**Work to complete:**
Copy out the data below word for word, everything from the line containing "left knee: (182, 331, 18)" down to the line containing "right shoulder: (433, 280, 2)", with both of those lines included.

Entries from a data source:
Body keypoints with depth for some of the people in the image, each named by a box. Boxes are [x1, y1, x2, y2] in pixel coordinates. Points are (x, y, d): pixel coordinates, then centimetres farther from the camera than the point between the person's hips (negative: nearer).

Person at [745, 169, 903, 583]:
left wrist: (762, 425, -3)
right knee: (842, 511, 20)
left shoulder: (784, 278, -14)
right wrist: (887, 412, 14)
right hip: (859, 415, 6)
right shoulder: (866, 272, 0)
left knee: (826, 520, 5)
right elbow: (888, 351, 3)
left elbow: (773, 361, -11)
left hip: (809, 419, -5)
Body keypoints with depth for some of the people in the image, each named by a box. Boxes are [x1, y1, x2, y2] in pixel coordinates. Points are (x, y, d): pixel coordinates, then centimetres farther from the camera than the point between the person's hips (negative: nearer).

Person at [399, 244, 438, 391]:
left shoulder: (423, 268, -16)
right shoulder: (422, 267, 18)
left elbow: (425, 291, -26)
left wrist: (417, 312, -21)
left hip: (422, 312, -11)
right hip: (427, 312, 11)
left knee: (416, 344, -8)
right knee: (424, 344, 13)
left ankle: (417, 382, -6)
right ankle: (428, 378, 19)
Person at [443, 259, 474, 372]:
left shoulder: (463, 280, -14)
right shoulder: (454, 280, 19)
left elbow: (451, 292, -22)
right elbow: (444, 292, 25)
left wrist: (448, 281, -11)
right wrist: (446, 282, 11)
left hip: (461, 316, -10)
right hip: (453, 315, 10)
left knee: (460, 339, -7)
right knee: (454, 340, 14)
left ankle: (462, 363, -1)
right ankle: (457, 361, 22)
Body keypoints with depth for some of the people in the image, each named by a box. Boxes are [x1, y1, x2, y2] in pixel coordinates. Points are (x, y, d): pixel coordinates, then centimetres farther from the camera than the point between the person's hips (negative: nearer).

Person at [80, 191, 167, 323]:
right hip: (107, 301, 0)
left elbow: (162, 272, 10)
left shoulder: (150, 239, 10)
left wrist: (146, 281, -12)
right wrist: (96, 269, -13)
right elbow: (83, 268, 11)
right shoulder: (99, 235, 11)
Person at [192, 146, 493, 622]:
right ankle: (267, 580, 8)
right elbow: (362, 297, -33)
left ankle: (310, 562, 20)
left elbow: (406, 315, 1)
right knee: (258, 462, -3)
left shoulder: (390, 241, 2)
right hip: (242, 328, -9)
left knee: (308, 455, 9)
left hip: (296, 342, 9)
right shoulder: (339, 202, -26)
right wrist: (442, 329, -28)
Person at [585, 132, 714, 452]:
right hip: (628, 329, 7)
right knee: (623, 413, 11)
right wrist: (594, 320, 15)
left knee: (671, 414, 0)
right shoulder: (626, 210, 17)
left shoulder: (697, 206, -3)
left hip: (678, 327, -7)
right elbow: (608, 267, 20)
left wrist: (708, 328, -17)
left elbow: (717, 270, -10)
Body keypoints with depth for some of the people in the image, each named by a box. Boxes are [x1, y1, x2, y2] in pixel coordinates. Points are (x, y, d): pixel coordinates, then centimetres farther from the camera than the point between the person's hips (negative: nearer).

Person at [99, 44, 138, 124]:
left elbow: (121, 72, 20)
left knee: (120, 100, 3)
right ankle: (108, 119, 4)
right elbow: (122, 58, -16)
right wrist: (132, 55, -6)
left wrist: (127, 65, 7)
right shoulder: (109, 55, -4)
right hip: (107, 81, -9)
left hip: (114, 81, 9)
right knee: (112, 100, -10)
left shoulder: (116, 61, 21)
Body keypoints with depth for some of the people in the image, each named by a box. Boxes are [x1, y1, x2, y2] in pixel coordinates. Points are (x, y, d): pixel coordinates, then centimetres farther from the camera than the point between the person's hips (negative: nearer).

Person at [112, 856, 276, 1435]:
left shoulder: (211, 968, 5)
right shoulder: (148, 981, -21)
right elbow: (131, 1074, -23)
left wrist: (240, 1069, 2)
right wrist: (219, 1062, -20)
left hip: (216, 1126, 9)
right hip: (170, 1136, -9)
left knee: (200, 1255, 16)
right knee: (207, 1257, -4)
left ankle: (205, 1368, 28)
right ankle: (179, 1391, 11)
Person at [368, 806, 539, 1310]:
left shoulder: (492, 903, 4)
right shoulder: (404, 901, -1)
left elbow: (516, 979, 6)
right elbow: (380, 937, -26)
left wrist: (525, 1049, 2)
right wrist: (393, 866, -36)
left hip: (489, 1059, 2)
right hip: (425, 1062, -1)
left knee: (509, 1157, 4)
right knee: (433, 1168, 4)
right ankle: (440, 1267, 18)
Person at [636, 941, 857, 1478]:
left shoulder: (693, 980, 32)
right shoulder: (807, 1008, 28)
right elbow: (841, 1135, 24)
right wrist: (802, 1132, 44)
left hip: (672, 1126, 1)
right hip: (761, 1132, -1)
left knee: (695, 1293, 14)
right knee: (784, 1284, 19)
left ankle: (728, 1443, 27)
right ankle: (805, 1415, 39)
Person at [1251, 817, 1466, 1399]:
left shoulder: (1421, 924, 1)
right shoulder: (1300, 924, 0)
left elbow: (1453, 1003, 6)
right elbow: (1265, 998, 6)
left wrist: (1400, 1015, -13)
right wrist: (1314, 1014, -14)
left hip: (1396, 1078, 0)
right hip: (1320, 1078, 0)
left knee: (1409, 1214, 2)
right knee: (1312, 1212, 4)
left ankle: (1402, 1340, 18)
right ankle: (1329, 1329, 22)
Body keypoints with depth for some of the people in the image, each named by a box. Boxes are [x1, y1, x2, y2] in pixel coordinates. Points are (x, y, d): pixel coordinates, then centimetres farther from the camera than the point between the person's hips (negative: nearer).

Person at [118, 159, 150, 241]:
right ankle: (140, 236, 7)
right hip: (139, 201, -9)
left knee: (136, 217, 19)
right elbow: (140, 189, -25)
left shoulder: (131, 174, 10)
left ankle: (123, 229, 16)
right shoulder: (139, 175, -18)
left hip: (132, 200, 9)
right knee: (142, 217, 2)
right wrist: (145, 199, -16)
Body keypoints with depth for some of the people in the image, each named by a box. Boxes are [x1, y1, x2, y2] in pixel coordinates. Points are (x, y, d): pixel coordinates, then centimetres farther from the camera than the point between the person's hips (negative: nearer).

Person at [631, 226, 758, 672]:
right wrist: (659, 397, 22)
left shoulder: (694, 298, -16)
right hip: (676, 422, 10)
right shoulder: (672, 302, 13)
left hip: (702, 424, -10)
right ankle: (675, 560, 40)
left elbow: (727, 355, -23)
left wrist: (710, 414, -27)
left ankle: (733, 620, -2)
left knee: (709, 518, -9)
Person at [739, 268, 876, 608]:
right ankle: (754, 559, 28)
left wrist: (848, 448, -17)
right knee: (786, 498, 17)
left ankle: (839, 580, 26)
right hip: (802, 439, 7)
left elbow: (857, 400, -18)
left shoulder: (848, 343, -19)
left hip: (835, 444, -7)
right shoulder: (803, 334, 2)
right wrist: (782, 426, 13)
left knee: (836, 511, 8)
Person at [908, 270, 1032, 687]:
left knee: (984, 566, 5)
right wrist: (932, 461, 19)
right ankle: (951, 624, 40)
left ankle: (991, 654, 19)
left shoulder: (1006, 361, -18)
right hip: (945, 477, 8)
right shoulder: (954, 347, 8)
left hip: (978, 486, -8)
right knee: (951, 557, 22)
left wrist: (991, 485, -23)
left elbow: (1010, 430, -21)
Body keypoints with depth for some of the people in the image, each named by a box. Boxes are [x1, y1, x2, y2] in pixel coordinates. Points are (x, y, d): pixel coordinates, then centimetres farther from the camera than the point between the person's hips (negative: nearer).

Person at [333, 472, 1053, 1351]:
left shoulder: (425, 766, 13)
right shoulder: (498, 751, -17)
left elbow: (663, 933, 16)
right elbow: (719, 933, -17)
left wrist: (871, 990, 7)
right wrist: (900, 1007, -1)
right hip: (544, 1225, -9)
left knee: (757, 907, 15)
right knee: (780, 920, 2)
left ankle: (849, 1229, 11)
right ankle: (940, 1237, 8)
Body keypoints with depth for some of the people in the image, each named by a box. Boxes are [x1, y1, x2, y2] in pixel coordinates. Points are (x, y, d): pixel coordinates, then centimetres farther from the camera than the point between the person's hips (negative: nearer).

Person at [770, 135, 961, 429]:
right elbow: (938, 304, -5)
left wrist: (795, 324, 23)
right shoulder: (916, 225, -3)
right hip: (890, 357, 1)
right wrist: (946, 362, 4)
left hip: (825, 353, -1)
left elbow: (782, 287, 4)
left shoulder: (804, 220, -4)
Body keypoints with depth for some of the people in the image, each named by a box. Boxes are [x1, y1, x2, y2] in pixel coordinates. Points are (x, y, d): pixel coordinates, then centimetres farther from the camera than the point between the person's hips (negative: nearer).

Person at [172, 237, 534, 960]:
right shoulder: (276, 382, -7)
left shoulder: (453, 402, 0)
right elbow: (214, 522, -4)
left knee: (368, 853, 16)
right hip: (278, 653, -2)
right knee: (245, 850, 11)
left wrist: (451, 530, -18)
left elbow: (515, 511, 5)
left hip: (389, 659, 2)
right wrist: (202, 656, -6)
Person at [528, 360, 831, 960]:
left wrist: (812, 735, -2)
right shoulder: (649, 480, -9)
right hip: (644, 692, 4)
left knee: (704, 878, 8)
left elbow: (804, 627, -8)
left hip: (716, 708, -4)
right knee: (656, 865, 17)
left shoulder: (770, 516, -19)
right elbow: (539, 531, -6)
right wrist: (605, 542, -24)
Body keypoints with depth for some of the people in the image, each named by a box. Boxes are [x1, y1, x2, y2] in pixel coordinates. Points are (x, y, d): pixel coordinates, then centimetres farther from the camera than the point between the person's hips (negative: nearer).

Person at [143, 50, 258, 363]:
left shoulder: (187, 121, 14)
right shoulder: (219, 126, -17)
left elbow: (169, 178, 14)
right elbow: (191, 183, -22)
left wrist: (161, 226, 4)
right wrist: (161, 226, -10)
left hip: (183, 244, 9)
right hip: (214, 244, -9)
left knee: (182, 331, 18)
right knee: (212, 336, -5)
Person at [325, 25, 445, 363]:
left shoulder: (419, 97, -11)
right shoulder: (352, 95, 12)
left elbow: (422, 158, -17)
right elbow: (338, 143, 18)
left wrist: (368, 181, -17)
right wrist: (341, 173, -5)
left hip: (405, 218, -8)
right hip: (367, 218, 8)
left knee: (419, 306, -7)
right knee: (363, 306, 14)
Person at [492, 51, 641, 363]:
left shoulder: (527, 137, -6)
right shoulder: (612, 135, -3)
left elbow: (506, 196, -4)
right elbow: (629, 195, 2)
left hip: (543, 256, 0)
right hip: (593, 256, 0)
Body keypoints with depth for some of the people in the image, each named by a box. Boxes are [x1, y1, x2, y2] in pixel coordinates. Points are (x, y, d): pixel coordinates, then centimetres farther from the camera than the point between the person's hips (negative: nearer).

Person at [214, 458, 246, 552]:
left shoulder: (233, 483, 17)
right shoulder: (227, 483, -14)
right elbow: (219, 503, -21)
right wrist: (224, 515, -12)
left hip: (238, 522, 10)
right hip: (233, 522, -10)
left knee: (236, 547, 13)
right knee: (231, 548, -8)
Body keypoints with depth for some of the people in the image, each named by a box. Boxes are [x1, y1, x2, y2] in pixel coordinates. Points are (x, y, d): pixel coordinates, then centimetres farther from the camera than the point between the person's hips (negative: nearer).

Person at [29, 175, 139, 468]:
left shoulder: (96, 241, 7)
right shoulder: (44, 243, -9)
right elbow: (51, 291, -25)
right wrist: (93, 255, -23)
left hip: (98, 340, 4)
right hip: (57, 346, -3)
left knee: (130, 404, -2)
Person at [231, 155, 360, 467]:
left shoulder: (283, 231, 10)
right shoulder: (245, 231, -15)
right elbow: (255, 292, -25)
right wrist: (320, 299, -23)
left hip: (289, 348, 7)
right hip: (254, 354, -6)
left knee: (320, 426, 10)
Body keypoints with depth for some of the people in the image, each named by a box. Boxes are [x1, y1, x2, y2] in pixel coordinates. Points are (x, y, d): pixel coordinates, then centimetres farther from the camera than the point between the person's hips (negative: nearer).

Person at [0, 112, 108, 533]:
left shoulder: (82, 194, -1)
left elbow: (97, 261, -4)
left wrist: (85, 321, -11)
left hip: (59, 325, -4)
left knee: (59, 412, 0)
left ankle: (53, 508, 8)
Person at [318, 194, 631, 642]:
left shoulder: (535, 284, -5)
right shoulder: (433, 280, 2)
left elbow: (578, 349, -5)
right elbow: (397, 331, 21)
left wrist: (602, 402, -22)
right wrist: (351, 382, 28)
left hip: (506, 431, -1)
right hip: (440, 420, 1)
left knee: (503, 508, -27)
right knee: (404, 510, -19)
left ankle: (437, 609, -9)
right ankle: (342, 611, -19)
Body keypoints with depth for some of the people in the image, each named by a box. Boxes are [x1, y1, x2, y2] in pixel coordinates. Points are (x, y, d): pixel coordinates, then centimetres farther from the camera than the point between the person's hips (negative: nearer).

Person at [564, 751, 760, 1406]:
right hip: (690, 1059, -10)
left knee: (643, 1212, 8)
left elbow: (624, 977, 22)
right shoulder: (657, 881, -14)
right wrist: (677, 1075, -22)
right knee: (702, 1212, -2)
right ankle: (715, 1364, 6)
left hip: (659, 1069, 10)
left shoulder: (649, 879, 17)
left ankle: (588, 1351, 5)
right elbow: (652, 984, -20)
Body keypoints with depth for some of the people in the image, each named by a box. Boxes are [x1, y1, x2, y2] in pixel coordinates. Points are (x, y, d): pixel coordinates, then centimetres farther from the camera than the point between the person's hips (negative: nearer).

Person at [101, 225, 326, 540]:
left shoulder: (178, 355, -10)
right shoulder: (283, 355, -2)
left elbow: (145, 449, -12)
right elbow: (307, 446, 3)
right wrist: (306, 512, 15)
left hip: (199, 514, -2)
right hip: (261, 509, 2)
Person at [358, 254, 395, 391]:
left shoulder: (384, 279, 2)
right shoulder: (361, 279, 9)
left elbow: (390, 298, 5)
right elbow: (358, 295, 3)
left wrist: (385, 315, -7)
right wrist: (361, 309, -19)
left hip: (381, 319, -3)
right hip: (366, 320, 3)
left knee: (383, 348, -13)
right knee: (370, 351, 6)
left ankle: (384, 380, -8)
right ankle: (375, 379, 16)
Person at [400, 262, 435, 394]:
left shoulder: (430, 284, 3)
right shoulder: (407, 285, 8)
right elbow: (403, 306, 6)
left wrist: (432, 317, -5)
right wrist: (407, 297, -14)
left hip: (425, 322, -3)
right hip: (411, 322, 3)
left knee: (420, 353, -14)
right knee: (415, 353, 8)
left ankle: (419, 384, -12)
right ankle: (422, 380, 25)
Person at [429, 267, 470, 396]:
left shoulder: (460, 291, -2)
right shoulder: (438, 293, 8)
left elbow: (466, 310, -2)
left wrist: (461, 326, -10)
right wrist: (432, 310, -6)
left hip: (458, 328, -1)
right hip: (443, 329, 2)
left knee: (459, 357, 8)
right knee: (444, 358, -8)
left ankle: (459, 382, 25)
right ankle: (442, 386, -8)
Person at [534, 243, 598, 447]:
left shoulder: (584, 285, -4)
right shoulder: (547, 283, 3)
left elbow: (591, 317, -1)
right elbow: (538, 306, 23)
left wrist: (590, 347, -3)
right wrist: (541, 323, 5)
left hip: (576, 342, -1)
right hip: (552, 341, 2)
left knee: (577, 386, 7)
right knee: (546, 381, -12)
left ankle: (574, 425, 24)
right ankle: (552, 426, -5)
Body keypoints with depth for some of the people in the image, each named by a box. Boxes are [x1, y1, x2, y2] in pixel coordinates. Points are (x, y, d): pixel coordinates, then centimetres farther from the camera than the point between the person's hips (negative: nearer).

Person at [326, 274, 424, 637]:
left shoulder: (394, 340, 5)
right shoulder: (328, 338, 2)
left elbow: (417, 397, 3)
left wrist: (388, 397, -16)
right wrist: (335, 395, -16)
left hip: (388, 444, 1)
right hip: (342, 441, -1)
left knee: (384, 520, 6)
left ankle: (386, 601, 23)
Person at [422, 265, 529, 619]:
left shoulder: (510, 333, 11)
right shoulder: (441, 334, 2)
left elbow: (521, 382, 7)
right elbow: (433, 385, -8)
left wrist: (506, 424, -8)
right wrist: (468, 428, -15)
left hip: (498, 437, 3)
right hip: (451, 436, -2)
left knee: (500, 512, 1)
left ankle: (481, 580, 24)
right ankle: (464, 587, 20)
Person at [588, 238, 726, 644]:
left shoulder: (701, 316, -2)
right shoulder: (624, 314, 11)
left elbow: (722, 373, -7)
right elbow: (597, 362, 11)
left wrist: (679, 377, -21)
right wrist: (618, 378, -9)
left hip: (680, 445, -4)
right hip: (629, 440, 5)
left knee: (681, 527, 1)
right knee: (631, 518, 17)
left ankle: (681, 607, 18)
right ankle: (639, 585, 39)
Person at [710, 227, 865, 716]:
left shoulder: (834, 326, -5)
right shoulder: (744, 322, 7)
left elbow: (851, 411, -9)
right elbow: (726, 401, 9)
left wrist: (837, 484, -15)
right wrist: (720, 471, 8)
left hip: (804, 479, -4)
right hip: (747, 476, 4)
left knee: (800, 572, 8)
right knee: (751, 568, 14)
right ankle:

**Answer area:**
left knee: (182, 331, 18)
right knee: (212, 336, -5)
Person at [325, 25, 445, 363]:
left shoulder: (419, 97, -11)
right shoulder: (352, 95, 12)
left elbow: (422, 158, -17)
right elbow: (338, 143, 18)
left wrist: (368, 181, -17)
right wrist: (341, 173, -5)
left hip: (405, 218, -8)
right hip: (367, 218, 8)
left knee: (419, 306, -7)
right knee: (363, 306, 14)
Person at [492, 51, 641, 363]:
left shoulder: (527, 137, -6)
right shoulder: (612, 135, -3)
left elbow: (506, 196, -4)
right elbow: (629, 195, 2)
left hip: (543, 256, 0)
right hip: (593, 256, 0)
Body keypoints with depth for some of the people in the image, each named by a box. Boxes are [x1, y1, x2, y2] in pixel coordinates. Points are (x, y, d): pixel coordinates, then centimetres farther from the camera than the point between the person's hips (negative: nearer).

Person at [214, 458, 246, 552]:
left shoulder: (233, 483, 17)
right shoulder: (227, 483, -14)
right elbow: (219, 503, -21)
right wrist: (224, 515, -12)
left hip: (238, 522, 10)
right hip: (233, 522, -10)
left knee: (236, 547, 13)
right knee: (231, 548, -8)
Body keypoints with depth for some of the people in the image, each named by a box. Boxes are [x1, y1, x2, y2] in pixel coordinates. Points are (x, y, d): pixel coordinates, then centimetres farther from the camera than the point between the person's hips (negative: nearer).

Person at [29, 175, 139, 468]:
left shoulder: (96, 241, 7)
right shoulder: (44, 243, -9)
right elbow: (51, 291, -25)
right wrist: (93, 255, -23)
left hip: (98, 340, 4)
right hip: (57, 346, -3)
left knee: (130, 404, -2)
Person at [231, 155, 360, 467]:
left shoulder: (283, 231, 10)
right shoulder: (245, 231, -15)
right elbow: (255, 292, -25)
right wrist: (320, 299, -23)
left hip: (289, 348, 7)
right hip: (254, 354, -6)
left knee: (320, 426, 10)
Body keypoints with depth for some of the people in the image, each named by a box. Boxes are [x1, y1, x2, y2] in pixel coordinates. Points are (x, y, d): pixel coordinates, then centimetres farther from the camera than the point between the person's hips (negative: nearer).

Person at [0, 112, 108, 533]:
left shoulder: (82, 194, -1)
left elbow: (97, 261, -4)
left wrist: (85, 321, -11)
left hip: (59, 325, -4)
left knee: (59, 412, 0)
left ankle: (53, 508, 8)
Person at [318, 194, 631, 642]:
left shoulder: (535, 284, -5)
right shoulder: (433, 280, 2)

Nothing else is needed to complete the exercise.